The game was aired by local station KTLA in the first telecast of a bowl game in the Greater Los Angeles Area. It was also the first time a U.S. motion picture newsreel was taken in color. In a special unofficial AP poll five days after the game, Michigan replaced Notre Dame as the 1947 national champion by a vote of 226 to 119.

==Teams==
===USC Trojans===

In October, USC tied Rice 7–7 and defeated #4 California 39–14 in Berkeley. The Trojans' rivalry matchup with defending PCC champion UCLA saw USC win 6-0. The game against Notre Dame had 104,953 on hand, the highest attendance for a football game in the Los Angeles Memorial Coliseum, to see 7-0-1 Rose Bowl-bound USC fall to the 8-0 Fighting Irish, 38-7. USC dropped from third to eighth in the final AP poll in early December, and Notre Dame did not play in a bowl.

===Michigan Wolverines===

The 1947 Wolverines, known as the "Mad Magicians," won the Big Nine title on the strength of strong offense and defense. They shut out four opponents, including Ohio State, 21-0. Their closest game was a 14-7 win at #11 Illinois, the reigning Big Nine and Rose Bowl champion.

==Game summary==
Bob Chappuis and Bump Elliott were the stars for the Wolverines. Jack Weisenburger scored three touchdowns. Nine Rose Bowl records were set.

===Scoring===

====First quarter====
- Michigan - Jack Weisenburger, 1-yard run (Jim Brieske kick)

====Second quarter====
- Michigan - Jack Weisenburger, 1-yard run (Jim Brieske kick)
- Michigan - Bump Elliott, 11-yard pass from Bob Chappuis (Jim Brieske kick)

====Third quarter====
- Michigan - Howard Yerges, 18-yard pass from Bob Chappuis (Jim Brieske kick)

====Fourth quarter====
- Michigan - Jack Weisenburger, 1-yard run (Jim Brieske kick)
- Michigan - Gene Derricotte, 45-yard pass from Hank Fonde (Jim Brieske kick)
- Michigan - Dick Rifenberg, 29-yard pass from Howard Yerges (Jim Brieske kick)

==Aftermath==
The final regular season AP [oll, taken before the bowls, had Notre Dame No. 1 (107 first place votes) and Michigan No. 2 (25 first place votes). Notre Dame did not play in a bowl game. After urging from Detroit Free Press sports editor Lyall Smith, the Associated Press conducted its first ever post-bowl poll; Michigan won that unofficial final poll, 266-119.

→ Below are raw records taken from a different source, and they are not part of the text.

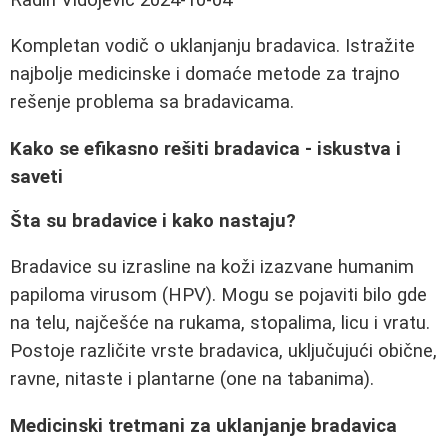
Kompletan vodič o uklanjanju bradavica. Istražite
najbolje medicinske i domaće metode za trajno
rešenje problema sa bradavicama.
Kako se efikasno rešiti bradavica - iskustva i
saveti
Šta su bradavice i kako nastaju?
Bradavice su izrasline na koži izazvane humanim
papiloma virusom (HPV). Mogu se pojaviti bilo gde
na telu, najčešće na rukama, stopalima, licu i vratu.
Postoje različite vrste bradavica, uključujući obične,
ravne, nitaste i plantarne (one na tabanima).
Medicinski tretmani za uklanjanje bradavica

The Wolverines continued their winning streak through the next season, winning all nine games. Because of the no-repeat rule for the Rose Bowl, runner-up Northwestern represented the Big Nine in the 1949 Rose Bowl. Michigan's 1,788 passing yards in 1947 was a school record that stood for 32 years, until 1979.

==Legacy==
In Super Bowl LIV, the Kansas City Chiefs offense lined up for a 4th & 1 conversion attempt during the first quarter. The offense attempted a running back direct snap, converting the run for a first down. After the game, Chiefs' offensive coordinator Eric Bieniemy told the media he discovered the trick play from watching Michigan run the play on the goal line in the 1948 Rose Bowl, adding it to the team's repertoire. Kansas City went on to win the game. The play was even named shift right to Rose Bowl parade.